Effect of resveratrol release kinetic from electrospun nanofibers on osteoblast and osteoclast differentiation

Resveratrol (RSV) has been shown to exhibit many biological properties that can influence bone osteogenesis. However, RSV oral clinical treatment is limited due to its poor pharmacokinetics, low water solubility, and rapid metabolism. Therefore, it is necessary to develop a valid delivery system to release RSV directly into the target site. Electrospun drug-eluting fibers have gained great attention in the regenerative dentistry due to the ease of fabrication, the high surface to volume ratio and the drug-loading efficiency.
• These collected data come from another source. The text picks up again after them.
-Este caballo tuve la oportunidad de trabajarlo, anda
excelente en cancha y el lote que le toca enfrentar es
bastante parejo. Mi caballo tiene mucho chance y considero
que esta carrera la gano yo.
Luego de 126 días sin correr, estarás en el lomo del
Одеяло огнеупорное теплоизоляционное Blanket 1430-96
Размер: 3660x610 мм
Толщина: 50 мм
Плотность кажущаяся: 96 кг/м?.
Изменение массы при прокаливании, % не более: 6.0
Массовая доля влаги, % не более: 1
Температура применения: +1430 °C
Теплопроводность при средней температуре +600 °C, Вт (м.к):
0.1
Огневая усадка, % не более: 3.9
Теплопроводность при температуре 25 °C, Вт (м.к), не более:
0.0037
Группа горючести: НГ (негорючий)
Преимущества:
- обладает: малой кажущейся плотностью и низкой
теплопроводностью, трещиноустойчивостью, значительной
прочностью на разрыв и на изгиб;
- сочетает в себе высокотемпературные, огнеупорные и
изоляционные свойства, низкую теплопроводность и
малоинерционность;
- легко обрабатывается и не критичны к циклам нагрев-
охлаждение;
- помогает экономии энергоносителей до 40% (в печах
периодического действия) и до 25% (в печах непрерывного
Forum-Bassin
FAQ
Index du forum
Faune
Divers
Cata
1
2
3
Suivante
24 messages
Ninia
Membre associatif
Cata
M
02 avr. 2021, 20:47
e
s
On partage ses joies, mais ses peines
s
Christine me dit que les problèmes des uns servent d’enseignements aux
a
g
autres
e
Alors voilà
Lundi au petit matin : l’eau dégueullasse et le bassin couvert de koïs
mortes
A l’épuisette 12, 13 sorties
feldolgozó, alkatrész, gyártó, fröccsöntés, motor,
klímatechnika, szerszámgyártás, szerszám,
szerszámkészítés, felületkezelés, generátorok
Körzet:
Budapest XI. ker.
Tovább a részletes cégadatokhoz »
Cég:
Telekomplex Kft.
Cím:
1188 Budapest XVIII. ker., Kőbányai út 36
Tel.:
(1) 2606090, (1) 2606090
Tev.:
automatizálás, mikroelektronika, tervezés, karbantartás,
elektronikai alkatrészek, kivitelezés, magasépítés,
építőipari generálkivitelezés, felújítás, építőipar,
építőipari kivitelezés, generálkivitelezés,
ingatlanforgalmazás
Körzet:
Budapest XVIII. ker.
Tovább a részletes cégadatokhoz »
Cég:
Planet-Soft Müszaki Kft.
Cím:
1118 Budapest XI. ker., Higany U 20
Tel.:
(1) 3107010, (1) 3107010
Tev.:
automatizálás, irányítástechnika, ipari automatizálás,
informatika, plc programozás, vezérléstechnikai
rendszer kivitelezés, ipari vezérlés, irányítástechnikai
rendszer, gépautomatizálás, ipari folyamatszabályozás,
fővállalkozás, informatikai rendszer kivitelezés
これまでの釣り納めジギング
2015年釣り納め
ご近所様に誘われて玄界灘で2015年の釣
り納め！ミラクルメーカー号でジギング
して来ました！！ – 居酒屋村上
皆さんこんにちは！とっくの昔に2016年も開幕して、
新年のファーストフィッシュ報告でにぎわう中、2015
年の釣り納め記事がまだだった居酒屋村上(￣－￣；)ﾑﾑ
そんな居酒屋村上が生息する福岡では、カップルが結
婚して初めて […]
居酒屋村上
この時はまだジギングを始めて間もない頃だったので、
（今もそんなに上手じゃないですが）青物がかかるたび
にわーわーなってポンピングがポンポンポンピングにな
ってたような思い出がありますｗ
The post-extraction preservation of the alveolar socket requires to operate on the bone remodeling processes both by stimulation of bone formation by osteoblasts and inhibition of osteoclast-mediated bone resorption. In this work, uniform defect-free fibers of poly(?-caprolactone) PCL and poly(lactic) acid (PLA) loading resveratrol were synthetized and characterized. In vitro assay demonstrated that the two membranes were able to release RSV in a tunable and sustained manner with different kinetic: PCL-RSV membrane showed an initial burst followed by a slow release, while PLA-RSV presented a much slower and continuous release over the time. Although both RSV-loaded materials showed similar in vitro osteoinductive capacity on human dental pulp stem cells, the differences on RSV release kinetic affected RANKL-induced osteoclastogenesis. Indeed, only the lower resveratrol-releasing membrane (PLA-RSV) was able both to induce osteoblast and to inhibit osteoclast differentiation, suggesting that this bioactive membrane could be used to preserve post-extraction alveolar ridge volume acting simultaneously on two fronts: first counteract bone resorption, second allows new bone formation.